**Exercise 1**
Update the listing from its first line through the line containing "Which series changed", inclusive, by replacing every "series" with "trace" and leaving everything else unchanged. Return only those lines.

....

[7 August 2007]
San Jose Mercury News (MCT)
SAN JOSE, Calif. - Imagine if those two neighborhoods came together.
Some Internet developers believe this blending of sites is inevitable - thanks to a new wave of technological openness spreading across the Net. Facebook is credited with sparking the change when it allowed outside programmers to develop new features for the wildly popular social networking site.
More openness is on the way, and with it innovation that could include the possible linking of popular Web destinations in ways that can only be imagined today, according to software executives and Internet entrepreneurs.
For users, the benefits could be endless. Imagine sending online invitations to friends and directing them to a virtual movie theater for an old Spencer Tracy classic. Or what if a social network - where members develop networks of acquaintances and post personal details - could permit users to display their virtual neighborhoods and online homes?

....

**Exercise 2**
Duplicate the article above on Internet openness in full, with every word and line kept identical.

....

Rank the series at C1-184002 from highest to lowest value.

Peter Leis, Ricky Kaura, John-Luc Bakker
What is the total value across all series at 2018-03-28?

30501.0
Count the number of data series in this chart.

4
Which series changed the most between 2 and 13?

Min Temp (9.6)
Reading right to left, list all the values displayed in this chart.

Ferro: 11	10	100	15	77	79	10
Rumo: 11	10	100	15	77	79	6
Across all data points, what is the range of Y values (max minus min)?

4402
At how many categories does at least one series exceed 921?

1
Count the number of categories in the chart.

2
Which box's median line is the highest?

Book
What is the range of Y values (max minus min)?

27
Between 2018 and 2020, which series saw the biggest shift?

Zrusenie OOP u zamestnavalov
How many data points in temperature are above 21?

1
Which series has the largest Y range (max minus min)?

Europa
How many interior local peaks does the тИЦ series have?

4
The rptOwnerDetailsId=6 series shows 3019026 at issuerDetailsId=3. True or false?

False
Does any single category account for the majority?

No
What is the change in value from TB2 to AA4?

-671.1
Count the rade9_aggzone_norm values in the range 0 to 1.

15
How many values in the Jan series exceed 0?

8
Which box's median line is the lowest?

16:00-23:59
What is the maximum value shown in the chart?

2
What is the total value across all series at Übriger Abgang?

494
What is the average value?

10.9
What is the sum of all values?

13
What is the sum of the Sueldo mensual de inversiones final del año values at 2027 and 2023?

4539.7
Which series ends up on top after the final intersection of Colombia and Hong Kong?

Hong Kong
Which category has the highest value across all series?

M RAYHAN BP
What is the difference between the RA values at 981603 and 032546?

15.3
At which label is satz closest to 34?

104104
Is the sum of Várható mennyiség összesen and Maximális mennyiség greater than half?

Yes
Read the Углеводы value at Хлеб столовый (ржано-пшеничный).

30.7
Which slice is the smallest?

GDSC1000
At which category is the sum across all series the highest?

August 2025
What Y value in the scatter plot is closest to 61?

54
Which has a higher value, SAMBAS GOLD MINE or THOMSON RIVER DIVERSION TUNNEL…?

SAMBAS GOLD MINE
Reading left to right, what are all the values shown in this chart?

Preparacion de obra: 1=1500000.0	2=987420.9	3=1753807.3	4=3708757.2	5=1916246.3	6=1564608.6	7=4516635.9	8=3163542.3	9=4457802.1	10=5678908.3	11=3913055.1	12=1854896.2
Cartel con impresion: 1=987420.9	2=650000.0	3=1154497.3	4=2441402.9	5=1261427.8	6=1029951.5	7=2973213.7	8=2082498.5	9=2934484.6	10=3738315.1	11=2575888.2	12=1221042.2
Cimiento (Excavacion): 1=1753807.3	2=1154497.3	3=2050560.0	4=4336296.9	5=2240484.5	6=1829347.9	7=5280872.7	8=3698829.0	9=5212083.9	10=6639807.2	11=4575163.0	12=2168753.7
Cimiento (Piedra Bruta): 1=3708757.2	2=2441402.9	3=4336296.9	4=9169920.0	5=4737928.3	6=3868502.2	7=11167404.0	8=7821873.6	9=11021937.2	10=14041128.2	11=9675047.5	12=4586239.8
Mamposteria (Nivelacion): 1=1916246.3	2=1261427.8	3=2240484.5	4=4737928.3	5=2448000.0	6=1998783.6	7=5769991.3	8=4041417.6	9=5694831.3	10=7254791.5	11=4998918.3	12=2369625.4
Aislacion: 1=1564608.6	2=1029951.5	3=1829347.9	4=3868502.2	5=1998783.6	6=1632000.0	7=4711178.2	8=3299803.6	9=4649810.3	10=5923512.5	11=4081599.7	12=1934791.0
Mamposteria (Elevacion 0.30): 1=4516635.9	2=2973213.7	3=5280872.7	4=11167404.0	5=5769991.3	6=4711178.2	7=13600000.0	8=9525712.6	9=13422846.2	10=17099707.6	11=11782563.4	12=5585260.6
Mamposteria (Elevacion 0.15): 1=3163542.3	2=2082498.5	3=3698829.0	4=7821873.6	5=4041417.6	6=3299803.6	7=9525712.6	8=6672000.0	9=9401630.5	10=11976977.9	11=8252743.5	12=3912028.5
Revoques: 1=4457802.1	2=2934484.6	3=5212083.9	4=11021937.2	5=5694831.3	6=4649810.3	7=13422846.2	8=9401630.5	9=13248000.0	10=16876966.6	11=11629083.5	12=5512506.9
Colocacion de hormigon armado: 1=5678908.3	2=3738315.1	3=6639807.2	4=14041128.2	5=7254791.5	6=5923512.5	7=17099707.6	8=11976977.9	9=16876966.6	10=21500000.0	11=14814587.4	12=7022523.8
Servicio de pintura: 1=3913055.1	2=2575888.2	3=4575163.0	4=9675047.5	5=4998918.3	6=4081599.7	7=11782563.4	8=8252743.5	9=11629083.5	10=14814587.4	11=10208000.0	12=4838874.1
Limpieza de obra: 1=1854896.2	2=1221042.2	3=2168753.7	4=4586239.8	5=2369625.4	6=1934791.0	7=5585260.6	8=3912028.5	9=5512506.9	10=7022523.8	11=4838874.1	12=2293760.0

....

**Problem solution 1**
Rank the trace at C1-184002 from highest to lowest value.

Peter Leis, Ricky Kaura, John-Luc Bakker
What is the total value across all trace at 2018-03-28?

30501.0
Count the number of data trace in this chart.

4
Which trace changed the most between 2 and 13?

**Problem solution 2**
[7 August 2007]
San Jose Mercury News (MCT)
SAN JOSE, Calif. - Imagine if those two neighborhoods came together.
Some Internet developers believe this blending of sites is inevitable - thanks to a new wave of technological openness spreading across the Net. Facebook is credited with sparking the change when it allowed outside programmers to develop new features for the wildly popular social networking site.
More openness is on the way, and with it innovation that could include the possible linking of popular Web destinations in ways that can only be imagined today, according to software executives and Internet entrepreneurs.
For users, the benefits could be endless. Imagine sending online invitations to friends and directing them to a virtual movie theater for an old Spencer Tracy classic. Or what if a social network - where members develop networks of acquaintances and post personal details - could permit users to display their virtual neighborhoods and online homes?